Fractured Pieces Part II
- M.J.Schwer
- Jun 16, 2020
- 3 min read

The Art Of Kintsugi
If you have never seen the beautiful art of Kintsugi make it a point to explore it. Kintsugi is a 500 -year -old Japanese art form known as "The Golden Journey". It is a practice dating back to the 15th century when a shogun warrior needed a broken bowl repaired. He brought the bowl to a village craftsman who gathered the broken pieces and mended them together using a paste of gold, silver, copper or, bronze to fill in the missing gaps. The result became a piece of art. The broken pieces are highlighted in ways that bring greater beauty to the piece than would be possible without the break. [Kenetha J. Stanton "Living the Kintsugi Life" Ebook download https://akintsugilife.com/blog/ retrieved 2-2-18]
The objective of Kintsugi Art is to recognize the history of the object and to visibly incorporate the repair of the new piece instead of disguising it. The process results in something more beautiful than the original. Here in the Western world we have become a "throw-away" society. Items are made for consumption with no long-term intrinsic value. We have disposable cups, plates, glasses...if it’s convenient its disposable. Broken people will even treat others as disposable due to their brokenness. Broken items have lost their value and beauty; however the art form can teach us invaluable lessons here. Kintsugi is more than an art form...it is a philosophy, not of replacement but restoration. It is about embracing our healing and finding gold in our scars. It means taking the journey of brokenness through the pain we are experiencing even when we can't see when we will reach the other side. It is a display of beauty and hope...of value not forgotten but summoned from deep within. It is restoration realized....
"We are more than any brokenness we may encounter in our lives"[Kentetha J Stanton "Living the Kintsugi Life" Ebook download http://akintsugilife.com/blog retrieved 2-2-18]
In her Ebook "Living the Kintsugi Life" author Kenetha J. Stanton speaks of a category of brokenness as an Imposed Brokenness as the kind of brokenness that happens to us while living. It is not who we are, but it may be how we feel about part of ourselves for a time. It is something that happens to us that temporarily pushes us out of the state of wholeness.

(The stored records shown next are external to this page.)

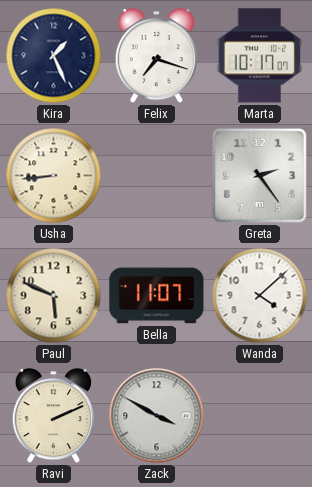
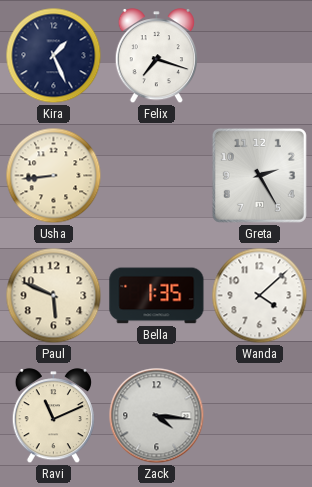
Marta: 10:17 -> none
Greta: 2:24 -> 2:25
Bella: 11:07 -> 1:35
Ravi: 2:11 -> 11:11
Zack: 3:50 -> 4:16
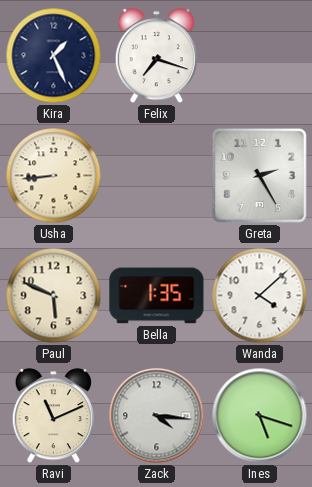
Ines: none -> 5:18
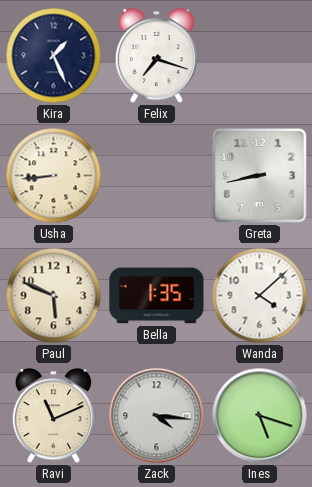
Greta: 2:25 -> 8:43
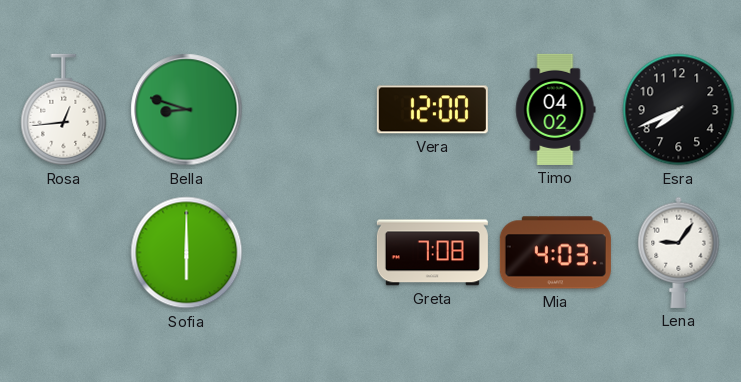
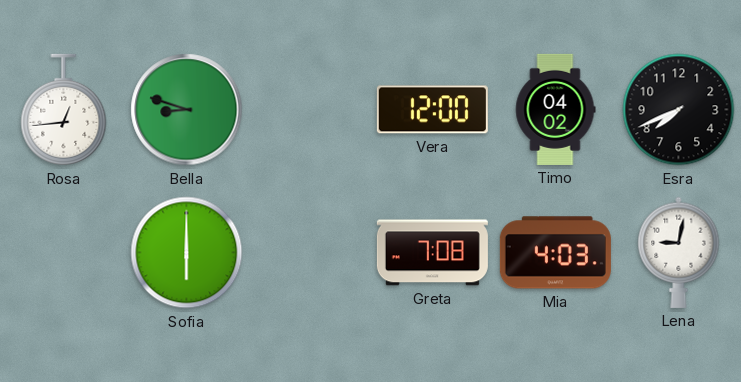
Lena: 9:06 -> 9:02
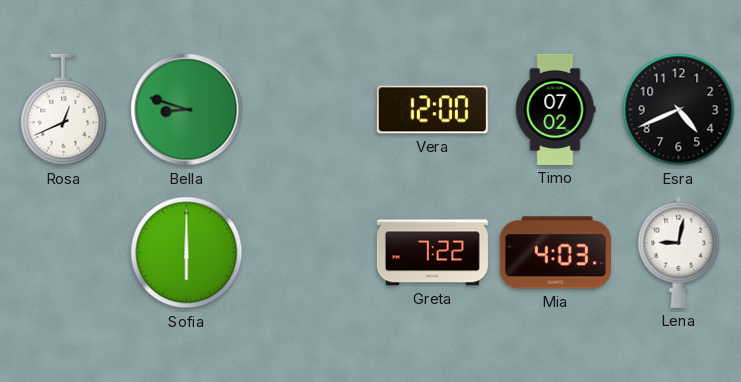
Rosa: 12:44 -> 12:41
Timo: 04:02 -> 07:02
Esra: 7:41 -> 4:41
Greta: 7:08 -> 7:22
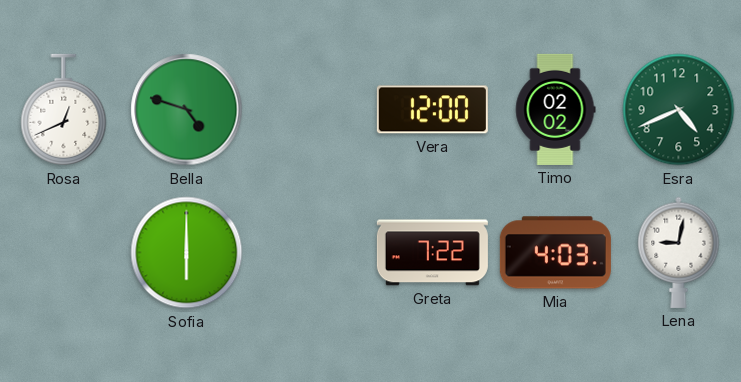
Bella: 8:48 -> 4:48
Timo: 07:02 -> 02:02
Esra dial: black -> green
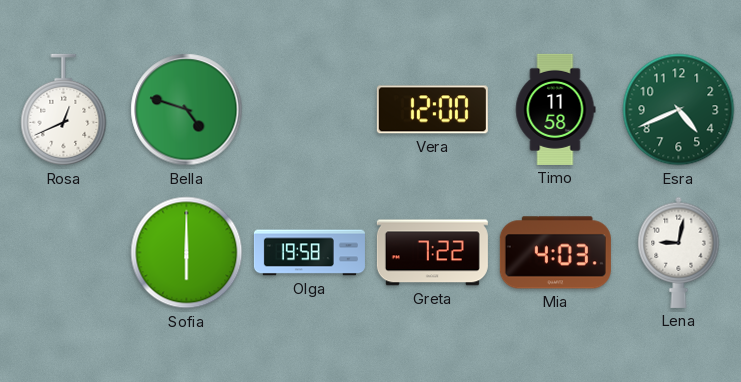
Timo: 02:02 -> 11:58
Olga: none -> 19:58
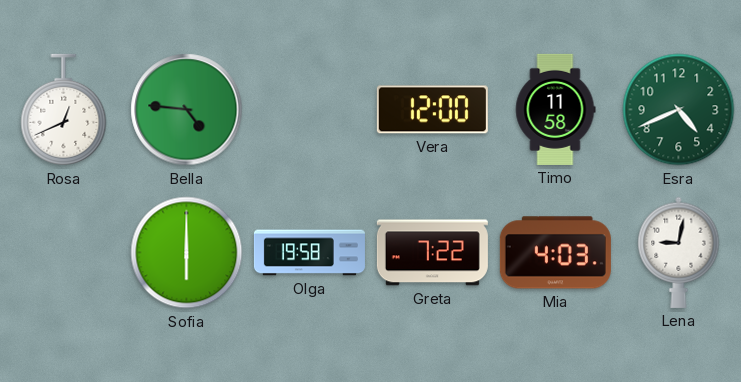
Bella: 4:48 -> 4:46
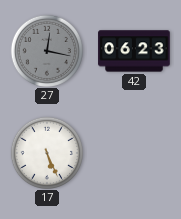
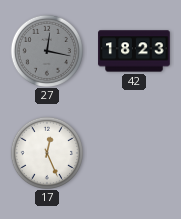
42: 06:23 -> 18:23
17: 5:26 -> 12:26
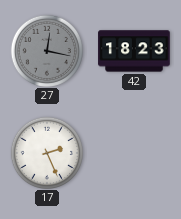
17: 12:26 -> 2:26
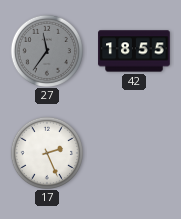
27: 12:17 -> 11:36
42: 18:23 -> 18:55
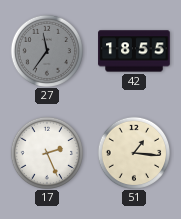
51: none -> 1:16
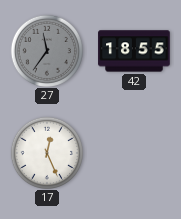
17: 2:26 -> 12:26
51: 1:16 -> none
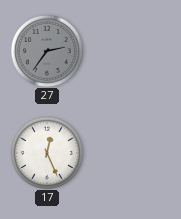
27: 11:36 -> 2:36
42: 18:55 -> none
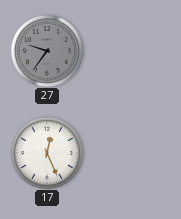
27: 2:36 -> 9:36
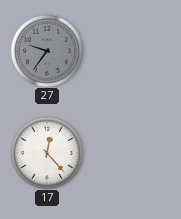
17: 12:26 -> 12:23
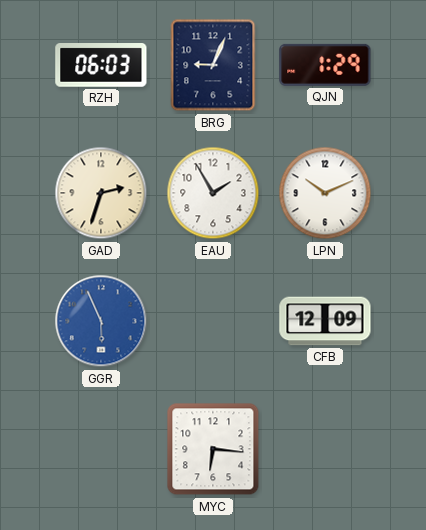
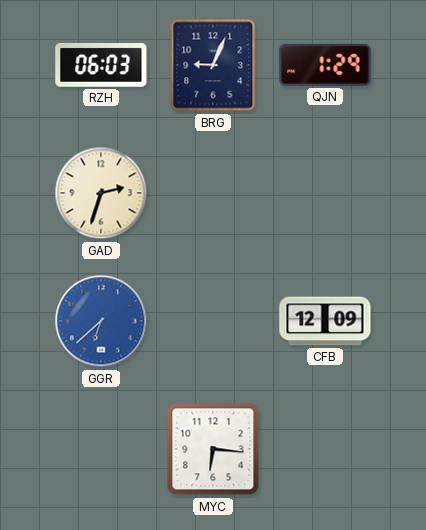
EAU: 1:55 -> none
LPN: 10:11 -> none
GGR: 5:56 -> 6:38
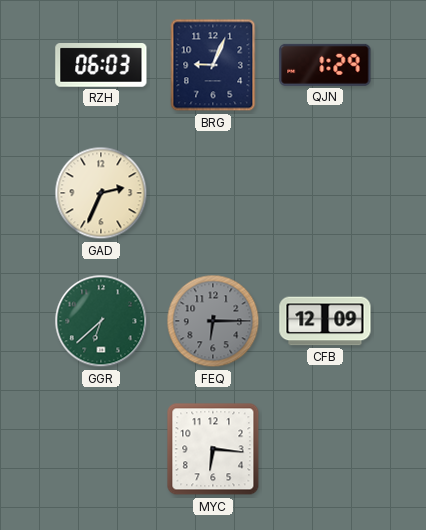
GAD: 2:33 -> 2:34
GGR dial: blue -> green
FEQ: none -> 6:15
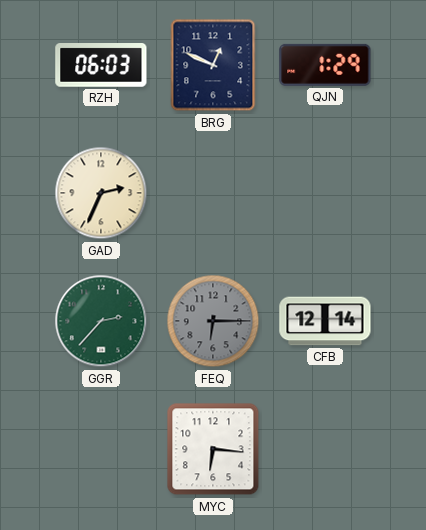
BRG: 9:04 -> 12:49
GGR: 6:38 -> 2:37
CFB: 12:09 -> 12:14
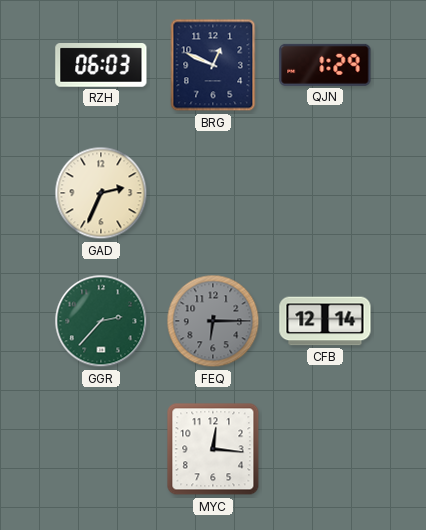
MYC: 6:16 -> 12:16
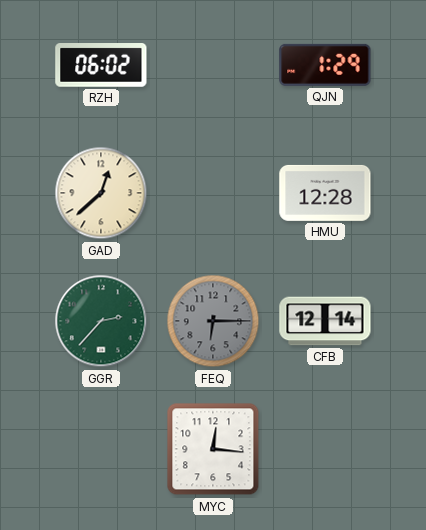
RZH: 06:03 -> 06:02
BRG: 12:49 -> none
GAD: 2:34 -> 12:38
HMU: none -> 12:28
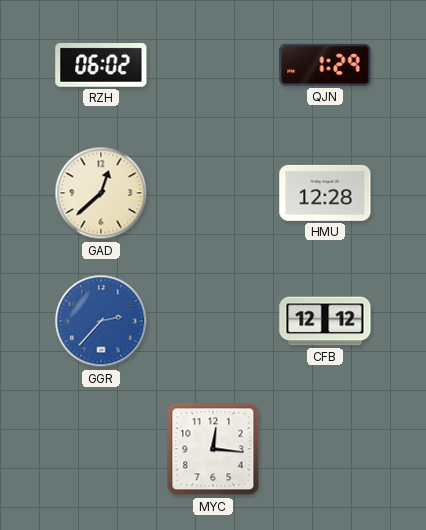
GGR dial: green -> blue
FEQ: 6:15 -> none
CFB: 12:14 -> 12:12
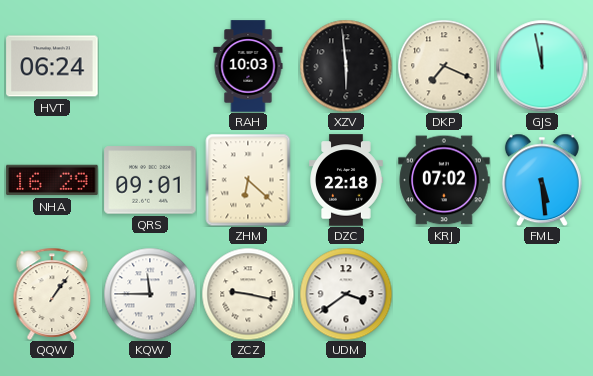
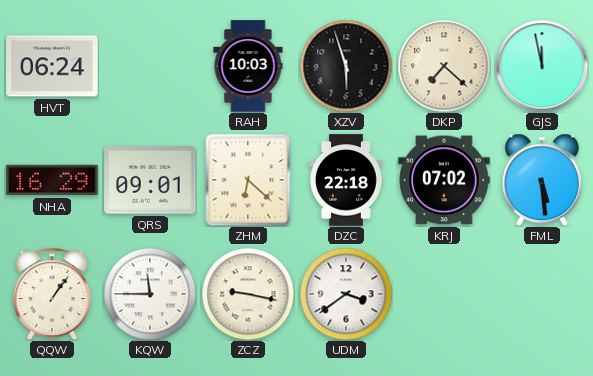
XZV: 5:59 -> 5:57
DKP: 7:19 -> 7:22
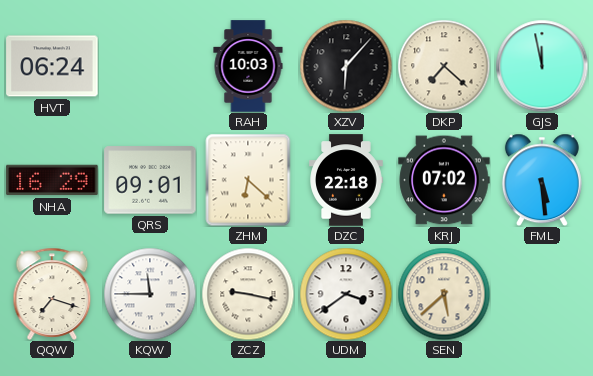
XZV: 5:57 -> 6:07
QQW: 1:06 -> 7:18
SEN: none -> 5:38
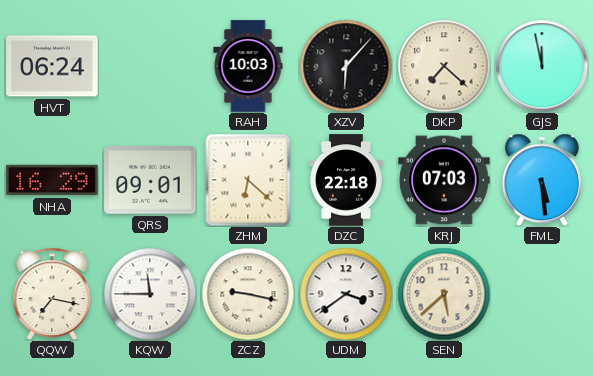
KRJ: 07:02 -> 07:03
QQW: 7:18 -> 7:17
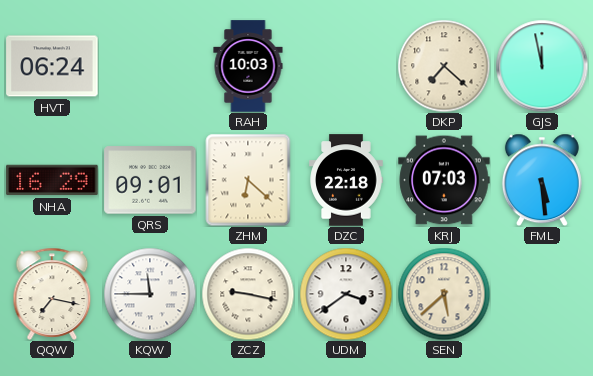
XZV: 6:07 -> none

How do we then move beyond being broken by betrayal? What does the growth process look like? How does the Kintsugi mending of our fragmented lives begin? How do we trade past betrayal for beauty? We must recall that periods of greatest personal growth come during times of greatest personal struggle. If we retreat from the pain of understanding ourselves we will die having missed much. The Kintsugi mending of our hearts requires us to first; look past our introspective pain and secondly purposely find out what our life journey is trying to tell us. What are the patterns, habits and, choices we notice? What a "Kintsugi" approach to our hearts does is focus our attention away from the damage that was done to us while pointing us toward the healing that has to take place for us to move beyond betrayal to wholeness again.
"We can spend our time and attention focusing on the bad things that have happened (and slow down our healing process by keeping us stuck), or we can focus on the healing that is taking place and the ways we have grown and developed as part of that process. The latter approach can not only speed up the healing process, it can also make the journey lighter and more meaningful.
Valuing the gold between the cracks... those fragmented moments of our lives, we actually can avoid the trap of bitterness that has ensnared so many...we choose to move beyond bitterness. We don't excuse the evil that may have been done to us, but we can choose to focus on the resiliency that will move us beyond the bitterness. We have a choice we must then exercise...you have a choice this very moment as you are reading these words - focus on the healing or stay in the wounded state you're in? The moment you cognitively make that choice to embrace healing...your heart will begin its Kintsugi process of mending piece by piece by piece.